Toscane 1928.
Le cirque de Luigi n’est pas du genre flamboyant. Et pourtant, ce que le saltimbanque réussit à faire dans le huis clos minuscule de son chapiteau, Mussolini l’accomplit à l’échelle d’un pays entier. Luigi soupire. Il n’aime pas ce que l’Italie devient.
Mais que peut-il faire, à part ce qu’il sait faire ?...
Sandro… l’Aladin de la troupe ! Mais pas question que Sandro reprenne seul le cirque et cette vie d’errance. Le plus tard possible quand même.
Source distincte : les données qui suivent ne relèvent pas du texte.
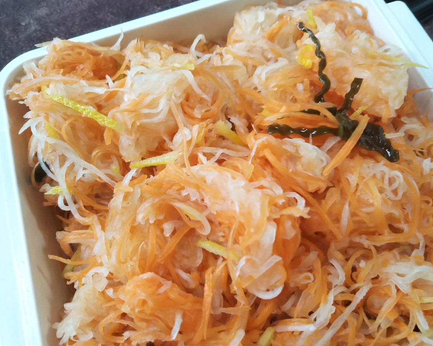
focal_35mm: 32
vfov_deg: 45.8
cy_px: 172
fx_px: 410
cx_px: 228
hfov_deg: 55.6
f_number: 2.2
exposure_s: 1/30
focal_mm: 4
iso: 80
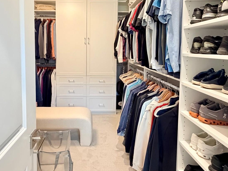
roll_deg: +0.2
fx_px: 171
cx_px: 96
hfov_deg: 66.9
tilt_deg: -3.9
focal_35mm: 26
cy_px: 61
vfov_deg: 52.3
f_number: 2.2
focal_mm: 2.22
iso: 1000
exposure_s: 1/60
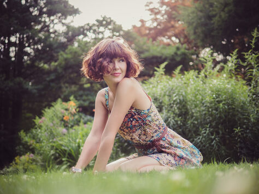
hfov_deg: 38.2
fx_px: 374
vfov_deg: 29.1
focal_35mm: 50
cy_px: 97
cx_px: 130
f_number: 1.4
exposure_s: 1/1250
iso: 400
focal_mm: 25
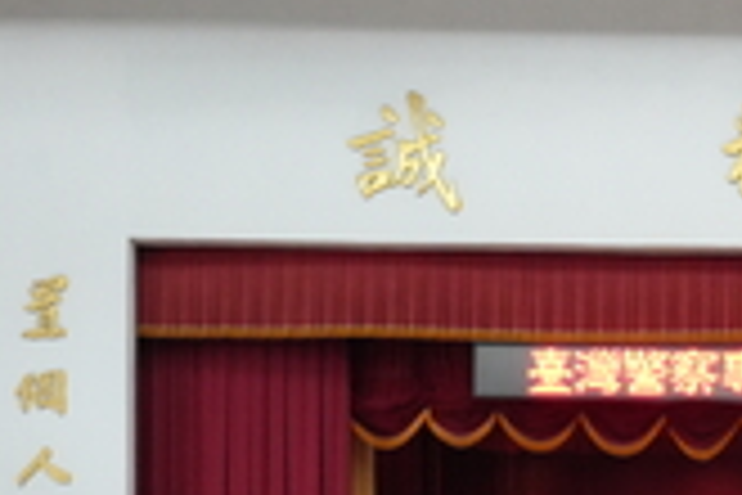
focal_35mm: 110
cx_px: 958
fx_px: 2267
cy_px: 1019
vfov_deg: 11.2
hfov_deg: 17.5
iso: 5000
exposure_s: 1/160
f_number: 6.3
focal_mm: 26
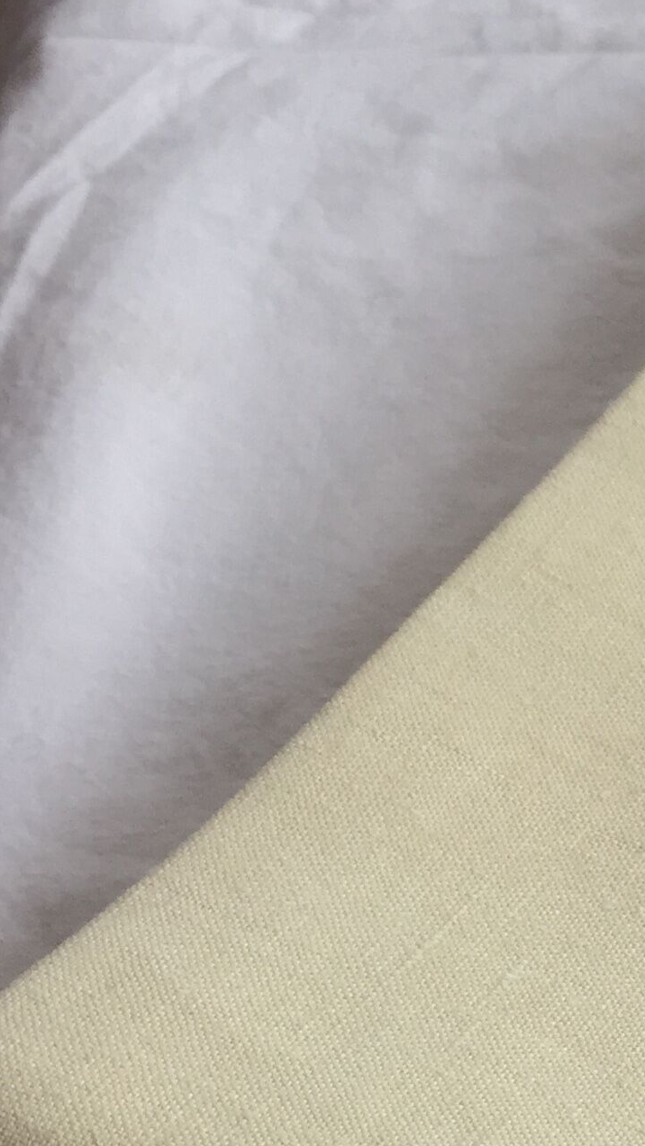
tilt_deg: -43.9
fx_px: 2463
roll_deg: -0.3
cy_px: 787
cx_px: 1043
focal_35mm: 81
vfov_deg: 26.0
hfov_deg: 13.8
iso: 40
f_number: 2.2
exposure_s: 1/50
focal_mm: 4.15
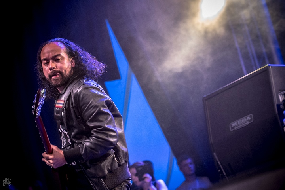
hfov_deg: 19.5
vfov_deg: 13.0
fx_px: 831
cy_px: 95
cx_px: 142
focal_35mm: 105
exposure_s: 1/100
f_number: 2.8
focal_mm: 70
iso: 1250
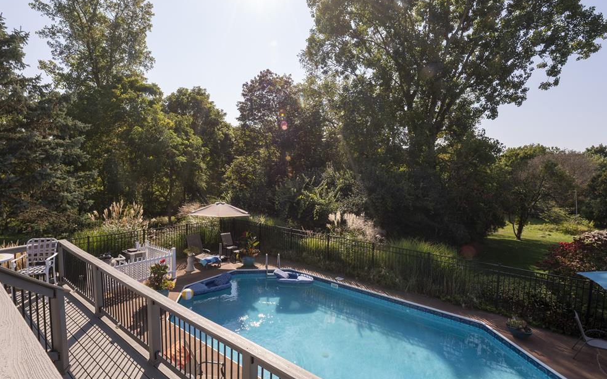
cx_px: 295
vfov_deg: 67.9
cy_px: 194
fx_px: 281
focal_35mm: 17
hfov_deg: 94.4
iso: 250
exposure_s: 1/200
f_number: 14
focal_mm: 16
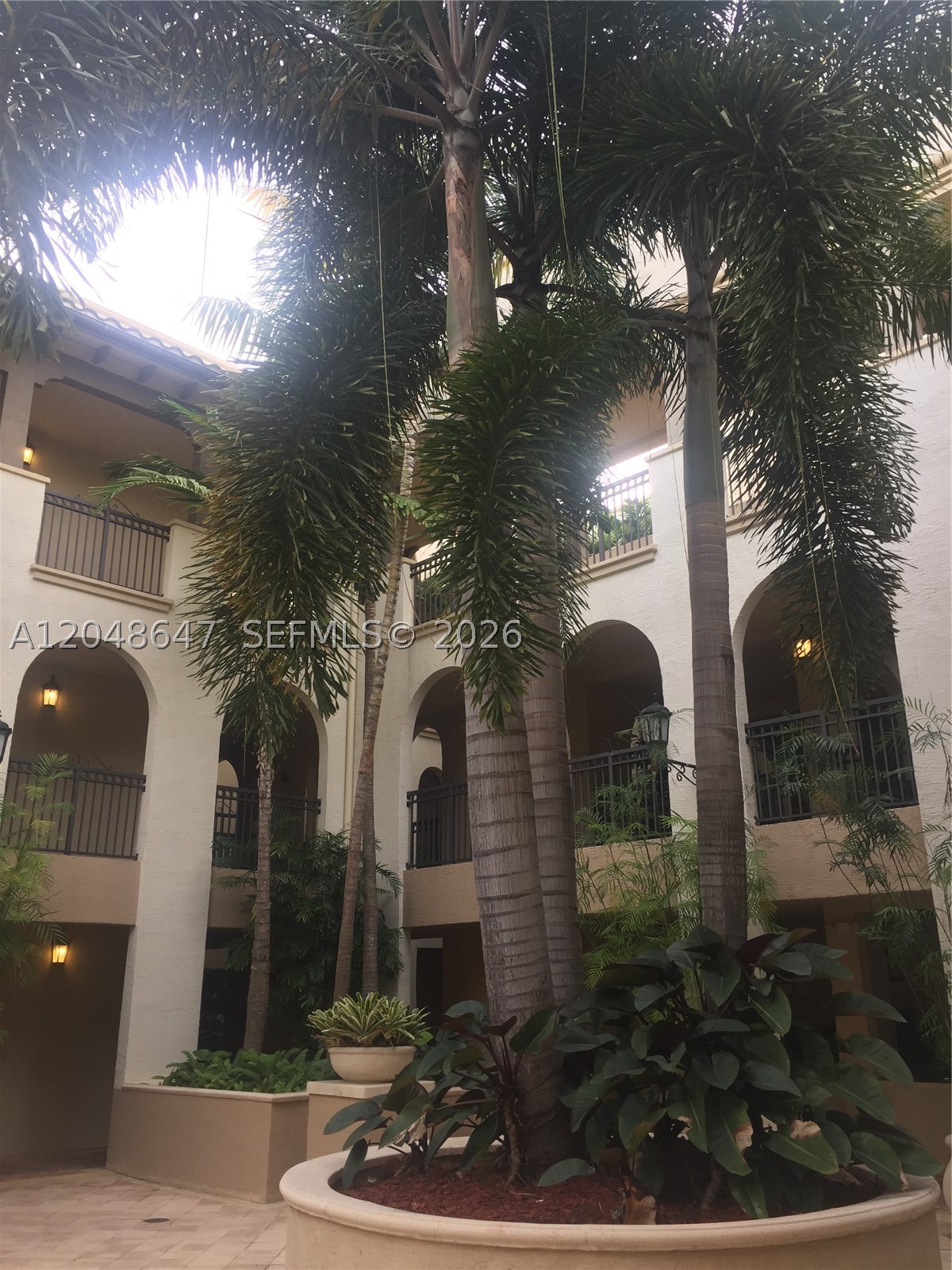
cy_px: 635
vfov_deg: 61.7
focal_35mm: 29
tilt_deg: +20.4
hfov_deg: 48.2
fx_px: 1063
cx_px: 476
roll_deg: -0.3
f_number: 2.2
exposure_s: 1/60
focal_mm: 4.15
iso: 32
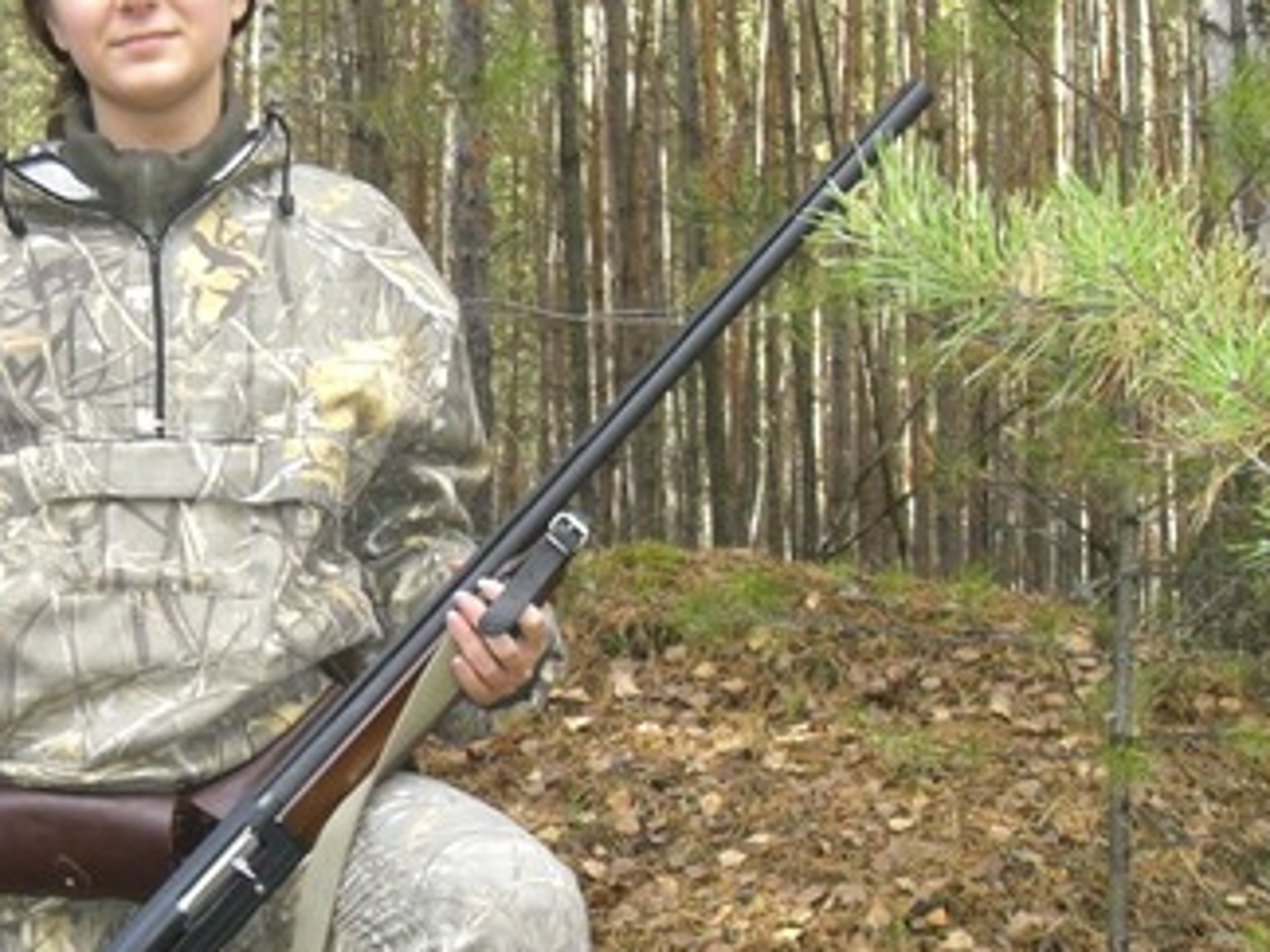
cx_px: 188
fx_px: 3008
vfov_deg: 18.0
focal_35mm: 82
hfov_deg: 23.4
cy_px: 597
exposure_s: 1/100
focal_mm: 6.3
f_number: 3.1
Il faut dire que le convoi du Circo delle Stellen’a pas de quoi susciter l’enthousiasme des foules. Une roulotte brinquebalante tirée par un cheval centenaire et, accroché à celle-là, un second chariot avec les toiles, les mâts, les planches; et tout derrière, Manfred, un éléphant rescapé d’Hannibal, abandonné par les Carthaginois parce que déjà jugé trop lourd, trop lent, trop las.
A l’approche d’un bourg, le chemin descend vers une vallée où l’on devine un ruisseau aux bosquets touffus qui se dressent derrière un mur, celui d’une belle propriété, l’improbable demeure patricienne d’un notable égaré dans ce trou perdu…
-Letizia, que fais-tu là ?
Le convoi approche du muret et les traits d’une jeune fille se précisent.
Une jeune femme prend l’enfant par les épaules et découvre le spectacle des saltimbanques en transhumance…

Sandro parcourt les rues du village en répétant ce texte grandiloquent que Luigi lui a fait apprendre par cœur il y a si longtemps. Héraut d’un empire invisible et tout-puissant, il proclame la bonne parole et de rouler les superlatifs dans sa bouche, de les lancer dans les airs et les regarder rebondir sur les façades fatiguées d’une bourgade qui, comme tant d’autres, a perdu la recette des rêves.
Mais comment continuer à faire rire et rêver dans un pays qui a confié son âme à des assassins, des spadassins du mensonge ? L’illusion qu’offre Luigi n’est pas un mensonge. L’illusion du cirque, si elle est légère, si elle reste l’éphémère instant au terme duquel l’on revient sur terre et l’on considère autrement le réel, l’illusion est alors le plus formidable des secours…
Sandro a toujours écouté ses intuitions, il n’a jamais cru aux coïncidences. Il sait que le monde est gouverné par des lois invisibles et impénétrables, mais il faut être attentif, saisir la chance.
Et Letizia n’est pas encore venue assister au spectacle… Elle reste là prostrée, muette dans la propriété paternelle, assise devant des cubes auxquels elle ne prête pas un regard…
A quelques pas de là… sur la pelouse, Manfred la regarde et quand la jeune fille l’aperçut … comme s’il avait compris ce qui se passait, l’énorme bestiole agita ses oreilles dans un salut exotique.
La fillette poussa un cri minuscule qui pourrait être l’amorce d’un rire…

 
Vincent Engel use de son art de conteur pour nous plonger, une fois encore, dans la Toscane qu’il nous fit découvrir avec Retour à Montechiarro.
Décrivant les dessous d’une société totalitaire, ce nouveau roman jeunesse mêle fiction et illusion.
L’auteur aborde avec poésie une réflexion sur la puissance de l’illusion et du rêve… transportant le lecteur dans le fantastique où magie et force d’imagination auront pouvoir de guérison sur le corps… sur l’esprit.